Service outage 31st July & 1st August 2014
We are really sorry about the prolonged service outage experienced from about 20:30 hours on 31st July to 23:50 hours on 1st August 2014 (GMT +1 times). The reasons for this outage are numerous, complicated and still somewhat unknown. Unfortunately the outage was also completely out of our hands.
At aproximately 20:30 last night the internet connection between the the Cre@tive technologies servers and the ISP's point pf presence in Telehouse went down. All the servers themselves were online, but nothing had access to "the outside world"due to the ISP fault. ( the ISP is a very large UK IT company, and many customers, including government departments were affected)

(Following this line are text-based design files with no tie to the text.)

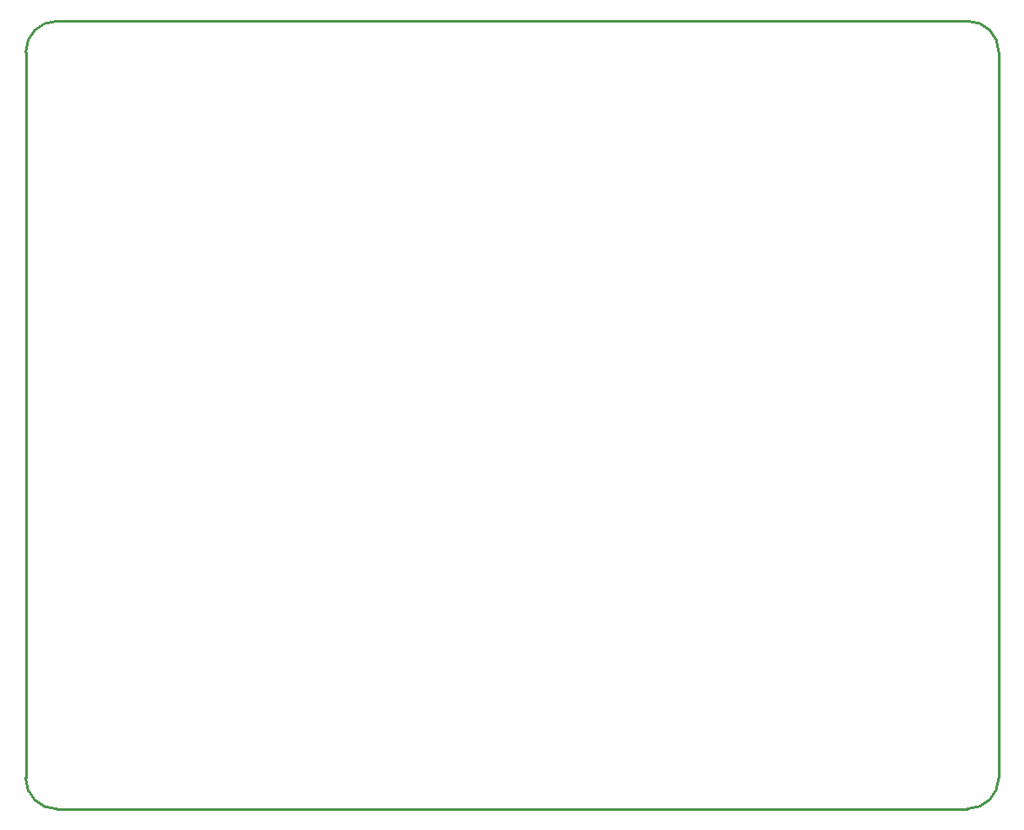
<source format=gko>
G04*
G04 #@! TF.GenerationSoftware,Altium Limited,Altium Designer,22.7.1 (60)*
G04*
G04 Layer_Color=16711935*
%FSLAX43Y43*%
%MOMM*%
G71*
G04*
G04 #@! TF.SameCoordinates,B0B9643B-9B23-428C-A4AC-A12B4A47BFEC*
G04*
G04*
G04 #@! TF.FilePolarity,Positive*
G04*
G01*
G75*
%ADD12C,0.254*%
D12*
X29519Y126727D02*
G03*
X26500Y123727I-9J-3009D01*
G01*
X118179Y50000D02*
G03*
X121189Y52991I9J3000D01*
G01*
X121189Y123737D02*
G03*
X118217Y126727I-2981J9D01*
G01*
X26500Y52991D02*
G03*
X29491Y49981I3000J-9D01*
G01*
X29519Y126727D02*
X118217D01*
X121189Y52991D02*
Y123746D01*
X29500Y50000D02*
X118179D01*
X26500Y52981D02*
Y123727D01*
M02*

</source>
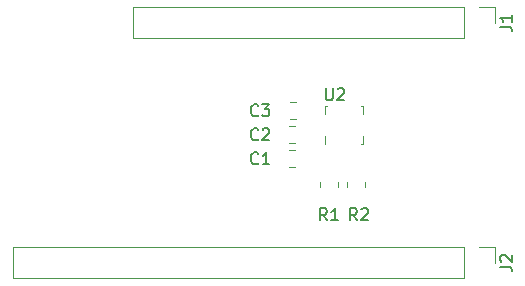
<source format=gbr>
%TF.GenerationSoftware,KiCad,Pcbnew,7.0.6-0*%
%TF.CreationDate,2023-10-22T23:09:20-07:00*%
%TF.ProjectId,esp32_daughtercard,65737033-325f-4646-9175-676874657263,1.0*%
%TF.SameCoordinates,Original*%
%TF.FileFunction,Legend,Top*%
%TF.FilePolarity,Positive*%
%FSLAX46Y46*%
G04 Gerber Fmt 4.6, Leading zero omitted, Abs format (unit mm)*
G04 Created by KiCad (PCBNEW 7.0.6-0) date 2023-10-22 23:09:20*
%MOMM*%
%LPD*%
G01*
G04 APERTURE LIST*
%ADD10C,0.150000*%
%ADD11C,0.120000*%
G04 APERTURE END LIST*
D10*
X160020095Y-92164819D02*
X160020095Y-92974342D01*
X160020095Y-92974342D02*
X160067714Y-93069580D01*
X160067714Y-93069580D02*
X160115333Y-93117200D01*
X160115333Y-93117200D02*
X160210571Y-93164819D01*
X160210571Y-93164819D02*
X160401047Y-93164819D01*
X160401047Y-93164819D02*
X160496285Y-93117200D01*
X160496285Y-93117200D02*
X160543904Y-93069580D01*
X160543904Y-93069580D02*
X160591523Y-92974342D01*
X160591523Y-92974342D02*
X160591523Y-92164819D01*
X161020095Y-92260057D02*
X161067714Y-92212438D01*
X161067714Y-92212438D02*
X161162952Y-92164819D01*
X161162952Y-92164819D02*
X161401047Y-92164819D01*
X161401047Y-92164819D02*
X161496285Y-92212438D01*
X161496285Y-92212438D02*
X161543904Y-92260057D01*
X161543904Y-92260057D02*
X161591523Y-92355295D01*
X161591523Y-92355295D02*
X161591523Y-92450533D01*
X161591523Y-92450533D02*
X161543904Y-92593390D01*
X161543904Y-92593390D02*
X160972476Y-93164819D01*
X160972476Y-93164819D02*
X161591523Y-93164819D01*
X160107333Y-103324819D02*
X159774000Y-102848628D01*
X159535905Y-103324819D02*
X159535905Y-102324819D01*
X159535905Y-102324819D02*
X159916857Y-102324819D01*
X159916857Y-102324819D02*
X160012095Y-102372438D01*
X160012095Y-102372438D02*
X160059714Y-102420057D01*
X160059714Y-102420057D02*
X160107333Y-102515295D01*
X160107333Y-102515295D02*
X160107333Y-102658152D01*
X160107333Y-102658152D02*
X160059714Y-102753390D01*
X160059714Y-102753390D02*
X160012095Y-102801009D01*
X160012095Y-102801009D02*
X159916857Y-102848628D01*
X159916857Y-102848628D02*
X159535905Y-102848628D01*
X161059714Y-103324819D02*
X160488286Y-103324819D01*
X160774000Y-103324819D02*
X160774000Y-102324819D01*
X160774000Y-102324819D02*
X160678762Y-102467676D01*
X160678762Y-102467676D02*
X160583524Y-102562914D01*
X160583524Y-102562914D02*
X160488286Y-102610533D01*
X174758819Y-86947333D02*
X175473104Y-86947333D01*
X175473104Y-86947333D02*
X175615961Y-86994952D01*
X175615961Y-86994952D02*
X175711200Y-87090190D01*
X175711200Y-87090190D02*
X175758819Y-87233047D01*
X175758819Y-87233047D02*
X175758819Y-87328285D01*
X175758819Y-85947333D02*
X175758819Y-86518761D01*
X175758819Y-86233047D02*
X174758819Y-86233047D01*
X174758819Y-86233047D02*
X174901676Y-86328285D01*
X174901676Y-86328285D02*
X174996914Y-86423523D01*
X174996914Y-86423523D02*
X175044533Y-86518761D01*
X174758819Y-107267333D02*
X175473104Y-107267333D01*
X175473104Y-107267333D02*
X175615961Y-107314952D01*
X175615961Y-107314952D02*
X175711200Y-107410190D01*
X175711200Y-107410190D02*
X175758819Y-107553047D01*
X175758819Y-107553047D02*
X175758819Y-107648285D01*
X174854057Y-106838761D02*
X174806438Y-106791142D01*
X174806438Y-106791142D02*
X174758819Y-106695904D01*
X174758819Y-106695904D02*
X174758819Y-106457809D01*
X174758819Y-106457809D02*
X174806438Y-106362571D01*
X174806438Y-106362571D02*
X174854057Y-106314952D01*
X174854057Y-106314952D02*
X174949295Y-106267333D01*
X174949295Y-106267333D02*
X175044533Y-106267333D01*
X175044533Y-106267333D02*
X175187390Y-106314952D01*
X175187390Y-106314952D02*
X175758819Y-106886380D01*
X175758819Y-106886380D02*
X175758819Y-106267333D01*
X162647333Y-103324819D02*
X162314000Y-102848628D01*
X162075905Y-103324819D02*
X162075905Y-102324819D01*
X162075905Y-102324819D02*
X162456857Y-102324819D01*
X162456857Y-102324819D02*
X162552095Y-102372438D01*
X162552095Y-102372438D02*
X162599714Y-102420057D01*
X162599714Y-102420057D02*
X162647333Y-102515295D01*
X162647333Y-102515295D02*
X162647333Y-102658152D01*
X162647333Y-102658152D02*
X162599714Y-102753390D01*
X162599714Y-102753390D02*
X162552095Y-102801009D01*
X162552095Y-102801009D02*
X162456857Y-102848628D01*
X162456857Y-102848628D02*
X162075905Y-102848628D01*
X163028286Y-102420057D02*
X163075905Y-102372438D01*
X163075905Y-102372438D02*
X163171143Y-102324819D01*
X163171143Y-102324819D02*
X163409238Y-102324819D01*
X163409238Y-102324819D02*
X163504476Y-102372438D01*
X163504476Y-102372438D02*
X163552095Y-102420057D01*
X163552095Y-102420057D02*
X163599714Y-102515295D01*
X163599714Y-102515295D02*
X163599714Y-102610533D01*
X163599714Y-102610533D02*
X163552095Y-102753390D01*
X163552095Y-102753390D02*
X162980667Y-103324819D01*
X162980667Y-103324819D02*
X163599714Y-103324819D01*
X154281333Y-96461580D02*
X154233714Y-96509200D01*
X154233714Y-96509200D02*
X154090857Y-96556819D01*
X154090857Y-96556819D02*
X153995619Y-96556819D01*
X153995619Y-96556819D02*
X153852762Y-96509200D01*
X153852762Y-96509200D02*
X153757524Y-96413961D01*
X153757524Y-96413961D02*
X153709905Y-96318723D01*
X153709905Y-96318723D02*
X153662286Y-96128247D01*
X153662286Y-96128247D02*
X153662286Y-95985390D01*
X153662286Y-95985390D02*
X153709905Y-95794914D01*
X153709905Y-95794914D02*
X153757524Y-95699676D01*
X153757524Y-95699676D02*
X153852762Y-95604438D01*
X153852762Y-95604438D02*
X153995619Y-95556819D01*
X153995619Y-95556819D02*
X154090857Y-95556819D01*
X154090857Y-95556819D02*
X154233714Y-95604438D01*
X154233714Y-95604438D02*
X154281333Y-95652057D01*
X154662286Y-95652057D02*
X154709905Y-95604438D01*
X154709905Y-95604438D02*
X154805143Y-95556819D01*
X154805143Y-95556819D02*
X155043238Y-95556819D01*
X155043238Y-95556819D02*
X155138476Y-95604438D01*
X155138476Y-95604438D02*
X155186095Y-95652057D01*
X155186095Y-95652057D02*
X155233714Y-95747295D01*
X155233714Y-95747295D02*
X155233714Y-95842533D01*
X155233714Y-95842533D02*
X155186095Y-95985390D01*
X155186095Y-95985390D02*
X154614667Y-96556819D01*
X154614667Y-96556819D02*
X155233714Y-96556819D01*
X154281333Y-94429580D02*
X154233714Y-94477200D01*
X154233714Y-94477200D02*
X154090857Y-94524819D01*
X154090857Y-94524819D02*
X153995619Y-94524819D01*
X153995619Y-94524819D02*
X153852762Y-94477200D01*
X153852762Y-94477200D02*
X153757524Y-94381961D01*
X153757524Y-94381961D02*
X153709905Y-94286723D01*
X153709905Y-94286723D02*
X153662286Y-94096247D01*
X153662286Y-94096247D02*
X153662286Y-93953390D01*
X153662286Y-93953390D02*
X153709905Y-93762914D01*
X153709905Y-93762914D02*
X153757524Y-93667676D01*
X153757524Y-93667676D02*
X153852762Y-93572438D01*
X153852762Y-93572438D02*
X153995619Y-93524819D01*
X153995619Y-93524819D02*
X154090857Y-93524819D01*
X154090857Y-93524819D02*
X154233714Y-93572438D01*
X154233714Y-93572438D02*
X154281333Y-93620057D01*
X154614667Y-93524819D02*
X155233714Y-93524819D01*
X155233714Y-93524819D02*
X154900381Y-93905771D01*
X154900381Y-93905771D02*
X155043238Y-93905771D01*
X155043238Y-93905771D02*
X155138476Y-93953390D01*
X155138476Y-93953390D02*
X155186095Y-94001009D01*
X155186095Y-94001009D02*
X155233714Y-94096247D01*
X155233714Y-94096247D02*
X155233714Y-94334342D01*
X155233714Y-94334342D02*
X155186095Y-94429580D01*
X155186095Y-94429580D02*
X155138476Y-94477200D01*
X155138476Y-94477200D02*
X155043238Y-94524819D01*
X155043238Y-94524819D02*
X154757524Y-94524819D01*
X154757524Y-94524819D02*
X154662286Y-94477200D01*
X154662286Y-94477200D02*
X154614667Y-94429580D01*
X154281333Y-98493580D02*
X154233714Y-98541200D01*
X154233714Y-98541200D02*
X154090857Y-98588819D01*
X154090857Y-98588819D02*
X153995619Y-98588819D01*
X153995619Y-98588819D02*
X153852762Y-98541200D01*
X153852762Y-98541200D02*
X153757524Y-98445961D01*
X153757524Y-98445961D02*
X153709905Y-98350723D01*
X153709905Y-98350723D02*
X153662286Y-98160247D01*
X153662286Y-98160247D02*
X153662286Y-98017390D01*
X153662286Y-98017390D02*
X153709905Y-97826914D01*
X153709905Y-97826914D02*
X153757524Y-97731676D01*
X153757524Y-97731676D02*
X153852762Y-97636438D01*
X153852762Y-97636438D02*
X153995619Y-97588819D01*
X153995619Y-97588819D02*
X154090857Y-97588819D01*
X154090857Y-97588819D02*
X154233714Y-97636438D01*
X154233714Y-97636438D02*
X154281333Y-97684057D01*
X155233714Y-98588819D02*
X154662286Y-98588819D01*
X154948000Y-98588819D02*
X154948000Y-97588819D01*
X154948000Y-97588819D02*
X154852762Y-97731676D01*
X154852762Y-97731676D02*
X154757524Y-97826914D01*
X154757524Y-97826914D02*
X154662286Y-97874533D01*
D11*
%TO.C,U2*%
X163154000Y-96905000D02*
X162979000Y-96905000D01*
X159934000Y-96230000D02*
X159934000Y-96905000D01*
X163154000Y-96230000D02*
X163154000Y-96905000D01*
X159934000Y-94360000D02*
X159934000Y-93685000D01*
X163154000Y-94360000D02*
X163154000Y-93685000D01*
X159934000Y-93685000D02*
X160109000Y-93685000D01*
X163154000Y-93685000D02*
X162979000Y-93685000D01*
%TO.C,R1*%
X159539000Y-100557064D02*
X159539000Y-100102936D01*
X161009000Y-100557064D02*
X161009000Y-100102936D01*
%TO.C,J1*%
X174304000Y-85284000D02*
X174304000Y-86614000D01*
X172974000Y-85284000D02*
X174304000Y-85284000D01*
X171704000Y-85284000D02*
X143704000Y-85284000D01*
X171704000Y-85284000D02*
X171704000Y-87944000D01*
X143704000Y-85284000D02*
X143704000Y-87944000D01*
X171704000Y-87944000D02*
X143704000Y-87944000D01*
%TO.C,J2*%
X174304000Y-105604000D02*
X174304000Y-106934000D01*
X172974000Y-105604000D02*
X174304000Y-105604000D01*
X171704000Y-105604000D02*
X133544000Y-105604000D01*
X171704000Y-105604000D02*
X171704000Y-108264000D01*
X133544000Y-105604000D02*
X133544000Y-108264000D01*
X171704000Y-108264000D02*
X133544000Y-108264000D01*
%TO.C,R2*%
X161825000Y-100557064D02*
X161825000Y-100102936D01*
X163295000Y-100557064D02*
X163295000Y-100102936D01*
%TO.C,C2*%
X157437252Y-96837000D02*
X156914748Y-96837000D01*
X157437252Y-95367000D02*
X156914748Y-95367000D01*
%TO.C,C3*%
X157503252Y-94805000D02*
X156980748Y-94805000D01*
X157503252Y-93335000D02*
X156980748Y-93335000D01*
%TO.C,C1*%
X157437252Y-98869000D02*
X156914748Y-98869000D01*
X157437252Y-97399000D02*
X156914748Y-97399000D01*
%TD*%
M02*

</source>
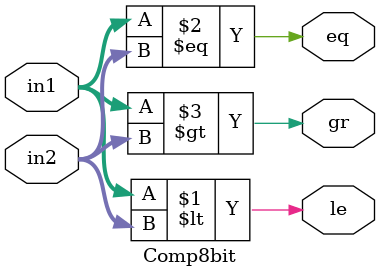
<source format=v>
`timescale 1ns / 1ps


module Comp8bit(in1,in2,le,eq,gr);
input [7:0] in1,in2;
output le,eq,gr;

assign 
        le = in1 < in2,
        eq = in1 == in2,
        gr = in1 > in2;
endmodule

</source>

The ISP had engineers working on the issue from the early hours of 1st August at their datacentre in Telehouse London. Unfortunately we didn't receive any meaningful updates until 15:30, when it became apparent that the outage had been caused by multiple failures of multiple firewalls at Telehouse.
The ISP had been trying to restore their firewalls since aprox 13:00, but these restores had failed until aprox 19:00, when the first services started to come back online. At this time, while it was possible to contact the Cre@tive technologies servers, there was no DNS resolution passing through the ISP's firewalls, meaning that individual sites and services still apeared offline to the internet.
Following more testing and some different fixes (and the power of Twitter), the ISP told us at 23:45 that DNS should be restored, which indeed proved to be the case, making the server fully available again.
We will post more information about the causes of the outage when / if the ISP ever reveals them.
What can we do to stop this happening again? In short; not a lot. This was a very unusual error and the first and only time I've known this ISP / IT company to have such a large outage.